Task inputs =

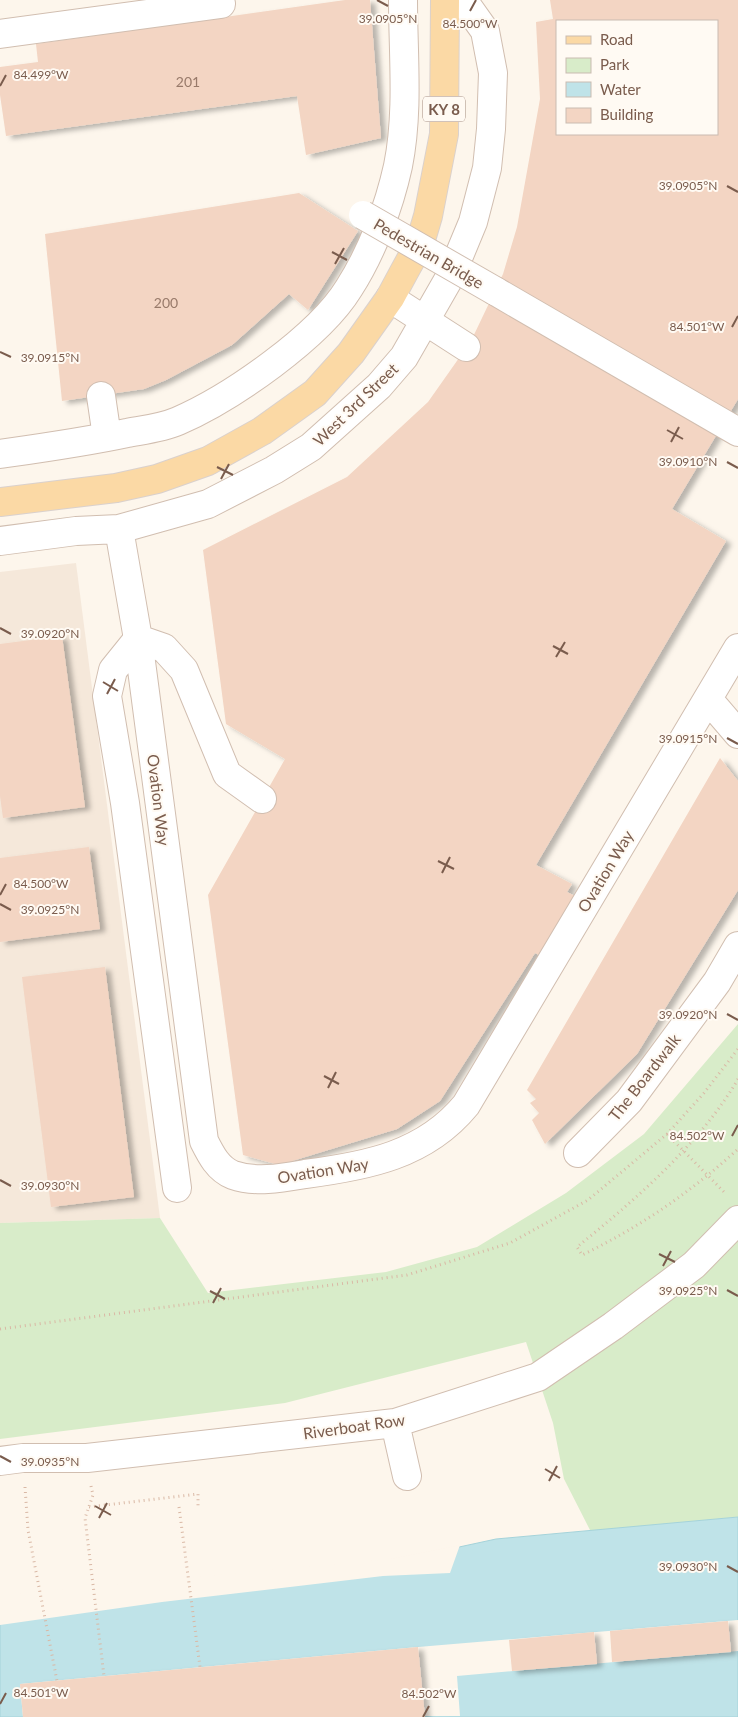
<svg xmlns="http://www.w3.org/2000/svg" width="738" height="1717" viewBox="0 0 738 1717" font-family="Lato,sans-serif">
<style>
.residential{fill:#f5e8da}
.green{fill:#d8ecc9}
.water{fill:#bfe3e8;stroke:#a5d3da}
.pier{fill:#fdf6ec}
.building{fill:#f3d5c3;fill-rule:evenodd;filter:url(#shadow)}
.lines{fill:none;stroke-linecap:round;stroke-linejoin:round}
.minor-casing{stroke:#d1beb0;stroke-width:30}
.major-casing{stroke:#dad1cd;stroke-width:30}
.path{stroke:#d9b8a5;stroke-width:3;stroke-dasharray:1 4;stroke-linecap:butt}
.minor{stroke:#fff;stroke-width:28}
.major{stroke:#fbd9a5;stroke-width:28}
.minor-bridge-casing{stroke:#d1beb0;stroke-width:30;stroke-linecap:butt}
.minor-bridge{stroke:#fff;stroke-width:28}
.ticks{fill:none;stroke:#7a5c4d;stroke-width:2}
.labels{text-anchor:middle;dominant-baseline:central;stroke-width:4;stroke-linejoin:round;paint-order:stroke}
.number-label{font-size:14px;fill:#987a6a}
.shield{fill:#fffaf3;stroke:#a28b7f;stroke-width:1}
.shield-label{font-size:15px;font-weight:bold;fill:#7a5c4d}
.street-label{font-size:16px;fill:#7a5c4d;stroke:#fffaf3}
.ticks-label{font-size:12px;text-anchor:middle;fill:#7a5c4d;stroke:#fffaf3;stroke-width:4;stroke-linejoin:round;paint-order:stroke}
</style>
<defs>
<filter id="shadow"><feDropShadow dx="5.5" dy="3" stdDeviation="2.5" flood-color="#0004"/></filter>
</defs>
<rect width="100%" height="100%" fill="#fdf6ec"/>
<!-- residential -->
<path class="residential" d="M76 563 160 1218 0 1223V572Z"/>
<!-- green -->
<path class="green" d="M738 1024V1517L591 1532 564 1479 553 1423 526 1342 285 1403 0 1439V1223L160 1218 208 1293 386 1272 477 1247 566 1193 644 1134Z"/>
<!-- water -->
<path class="water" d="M738 1517V1717H0V1597L390 1562 496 1539Z"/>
<!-- pier -->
<path class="pier" d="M460 1545 450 1573 383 1576 162 1602 0 1625V1595L390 1559Z
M738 1620V1651L457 1676 460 1716 23 1717 20 1684 418 1647Z"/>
<!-- building -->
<path class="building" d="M345 0H370L381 138 306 155 297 96 6 136 0 95V67L38 62 36 44Z
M550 0H738V399L672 509 726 541 536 865 572 884 567 892 579 898 559 922 539 955 535 953 440 1101 397 1129 279 1165 243 1155 208 895 285 759 226 724 203 550 347 477 428 402 471 341 503 274 517 227 540 99 536 22 553 19ZM557 21H717V134H557Z
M299 193 358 231 308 310 289 294 232 345 166 380 144 389 62 401 45 234Z
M62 636 85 807 3 818 0 796V644Z
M720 758 738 781V890L637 1054 545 1144 532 1120 539 1113 530 1103 536 1099 527 1090Z
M89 847 100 929 0 942V858Z
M105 967 134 1197 51 1207 22 977Z
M728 1621 731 1652 612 1662 610 1631Z
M594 1632 597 1664 512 1671 509 1640Z
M418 1647 425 1717H23L20 1684Z"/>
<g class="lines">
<defs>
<path id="minor" d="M0 34 221 4 220 0
M495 291 738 432
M390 298 466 347
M101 396 107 437
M0 454C42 448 85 442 127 433 143 430 162 428 178 421 231 398 319 337 349 288 372 252 389 207 398 166 409 112 403 54 403 0
M119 529 138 639 204 1141C211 1155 218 1169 233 1175 256 1183 282 1178 305 1174 367 1166 425 1155 466 1105L738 648
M0 541 76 531 119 529 208 504 274 470 311 447 379 386 404 357 451 275 473 222 487 168 491 129 493 73 485 31 463 0
M138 639 113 670 107 696 125 803 177 1188
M138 639 164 648 184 670 227 774 262 799
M708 699 738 734
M578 1153 629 1101 717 982 738 946
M395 1423 407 1476
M0 1461 23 1458H87L395 1423 538 1377 613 1326 694 1265 738 1220"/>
<path id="major" d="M0 502 116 488 157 479 208 461 262 431 315 393 351 353 390 298 404 272 420 243 428 216 444 134 445 0"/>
</defs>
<!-- minor casing -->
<use href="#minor" class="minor-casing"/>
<!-- major casing -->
<use href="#major" class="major-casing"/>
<!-- path -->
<path class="path" d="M738 1079C701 1143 634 1201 577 1247L582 1255C640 1227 691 1192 738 1149
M667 1134 726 1194
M0 1329 407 1275 510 1243 588 1200 667 1134 704 1093 738 1049
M91 1486 93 1495 85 1518 104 1676
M25 1487 28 1530 57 1681
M89 1507 198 1494V1507
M179 1507 200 1667"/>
<!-- minor -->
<use href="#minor" class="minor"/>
<!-- major -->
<use href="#major" class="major"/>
<defs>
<path id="minor-bridge" d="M363 215 495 291"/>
</defs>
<!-- minor-bridge casing -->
<use href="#minor-bridge" class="minor-bridge-casing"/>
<!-- minor-bridge -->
<use href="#minor-bridge" class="minor-bridge"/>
</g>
<!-- ticks -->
<path class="ticks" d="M377 0 388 6M470 11 476 0M0 86 6 75M727 186 738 192M332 252 347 260M335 264 344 248M732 327 738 316M0 352 11 357M667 430 683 439M671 442 679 427M727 462 738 468M217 467 233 475M221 479 229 464M0 628 11 634M553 646 568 654M556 657 565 642M103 682 118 691M107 694 115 679M727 738 738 744M438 861 454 869M442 873 450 857M0 895 6 884M0 904 11 910M727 1014 738 1020M324 1076 339 1084M328 1088 336 1072M732 1136 738 1125M0 1180 11 1186M659 1254 675 1262M663 1266 671 1251M727 1290 738 1296M210 1291 225 1299M213 1303 221 1288M0 1456 11 1462M545 1469 560 1478M549 1481 557 1466M95 1506 111 1515M99 1518 107 1503M727 1566 738 1572M0 1704 6 1693M423 1717 429 1706"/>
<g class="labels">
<!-- number labels -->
<g class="number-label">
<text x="188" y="81">201</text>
<text x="166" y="302">200</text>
</g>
<!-- shield labels -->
<rect class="shield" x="423" y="96.5" width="42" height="25" rx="4"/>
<g class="shield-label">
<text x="444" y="109">KY 8</text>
</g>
<!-- street labels -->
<g class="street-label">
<text transform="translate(429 253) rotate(30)">Pedestrian Bridge</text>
<text transform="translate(355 404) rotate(-44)">West 3rd Street</text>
<text transform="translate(159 800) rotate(83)">Ovation Way</text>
<text transform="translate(605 871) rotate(-59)">Ovation Way</text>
<text transform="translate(644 1077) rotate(-52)">The Boardwalk</text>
<text transform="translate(323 1170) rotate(-9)">Ovation Way</text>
<text transform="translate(354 1426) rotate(-8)">Riverboat Row</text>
</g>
</g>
<g class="ticks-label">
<text x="388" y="23">39.0905°N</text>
<text x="470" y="28">84.500°W</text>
<text x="41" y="79">84.499°W</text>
<text x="688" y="190">39.0905°N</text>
<text x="697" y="331">84.501°W</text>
<text x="50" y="362">39.0915°N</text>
<text x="688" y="466">39.0910°N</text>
<text x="50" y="638">39.0920°N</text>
<text x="688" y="743">39.0915°N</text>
<text x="41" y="888">84.500°W</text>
<text x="50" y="914">39.0925°N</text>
<text x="688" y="1019">39.0920°N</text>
<text x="697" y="1140">84.502°W</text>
<text x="50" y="1190">39.0930°N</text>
<text x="688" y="1295">39.0925°N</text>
<text x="50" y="1466">39.0935°N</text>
<text x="688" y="1571">39.0930°N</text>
<text x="41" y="1697">84.501°W</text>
<text x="429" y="1698">84.502°W</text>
</g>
<!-- legend -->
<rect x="556" y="20" width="162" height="115" fill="#fffaf3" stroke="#cabbb1"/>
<rect x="566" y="36" width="25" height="8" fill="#fbd9a5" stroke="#cabbb1"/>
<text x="600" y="45" font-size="15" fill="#7a5c4d">Road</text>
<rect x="566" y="58" width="25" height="15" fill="#d8ecc9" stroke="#cabbb1"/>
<text x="600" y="70" font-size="15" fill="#7a5c4d">Park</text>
<rect x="566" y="82" width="25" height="15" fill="#bfe3e8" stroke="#cabbb1"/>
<text x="600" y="95" font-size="15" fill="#7a5c4d">Water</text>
<rect x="566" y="108" width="25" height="15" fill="#f3d5c3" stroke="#cabbb1"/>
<text x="600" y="120" font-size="15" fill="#7a5c4d">Building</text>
</svg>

Task goal = Copy the stretch of the records above that runs from the line with "M550 0H738V399L672 509" through the line with "<!-- major -->". Both end lines belong in the copy, and nothing else does.

Answer below =
M550 0H738V399L672 509 726 541 536 865 572 884 567 892 579 898 559 922 539 955 535 953 440 1101 397 1129 279 1165 243 1155 208 895 285 759 226 724 203 550 347 477 428 402 471 341 503 274 517 227 540 99 536 22 553 19ZM557 21H717V134H557Z
M299 193 358 231 308 310 289 294 232 345 166 380 144 389 62 401 45 234Z
M62 636 85 807 3 818 0 796V644Z
M720 758 738 781V890L637 1054 545 1144 532 1120 539 1113 530 1103 536 1099 527 1090Z
M89 847 100 929 0 942V858Z
M105 967 134 1197 51 1207 22 977Z
M728 1621 731 1652 612 1662 610 1631Z
M594 1632 597 1664 512 1671 509 1640Z
M418 1647 425 1717H23L20 1684Z"/>
<g class="lines">
<defs>
<path id="minor" d="M0 34 221 4 220 0
M495 291 738 432
M390 298 466 347
M101 396 107 437
M0 454C42 448 85 442 127 433 143 430 162 428 178 421 231 398 319 337 349 288 372 252 389 207 398 166 409 112 403 54 403 0
M119 529 138 639 204 1141C211 1155 218 1169 233 1175 256 1183 282 1178 305 1174 367 1166 425 1155 466 1105L738 648
M0 541 76 531 119 529 208 504 274 470 311 447 379 386 404 357 451 275 473 222 487 168 491 129 493 73 485 31 463 0
M138 639 113 670 107 696 125 803 177 1188
M138 639 164 648 184 670 227 774 262 799
M708 699 738 734
M578 1153 629 1101 717 982 738 946
M395 1423 407 1476
M0 1461 23 1458H87L395 1423 538 1377 613 1326 694 1265 738 1220"/>
<path id="major" d="M0 502 116 488 157 479 208 461 262 431 315 393 351 353 390 298 404 272 420 243 428 216 444 134 445 0"/>
</defs>
<!-- minor casing -->
<use href="#minor" class="minor-casing"/>
<!-- major casing -->
<use href="#major" class="major-casing"/>
<!-- path -->
<path class="path" d="M738 1079C701 1143 634 1201 577 1247L582 1255C640 1227 691 1192 738 1149
M667 1134 726 1194
M0 1329 407 1275 510 1243 588 1200 667 1134 704 1093 738 1049
M91 1486 93 1495 85 1518 104 1676
M25 1487 28 1530 57 1681
M89 1507 198 1494V1507
M179 1507 200 1667"/>
<!-- minor -->
<use href="#minor" class="minor"/>
<!-- major -->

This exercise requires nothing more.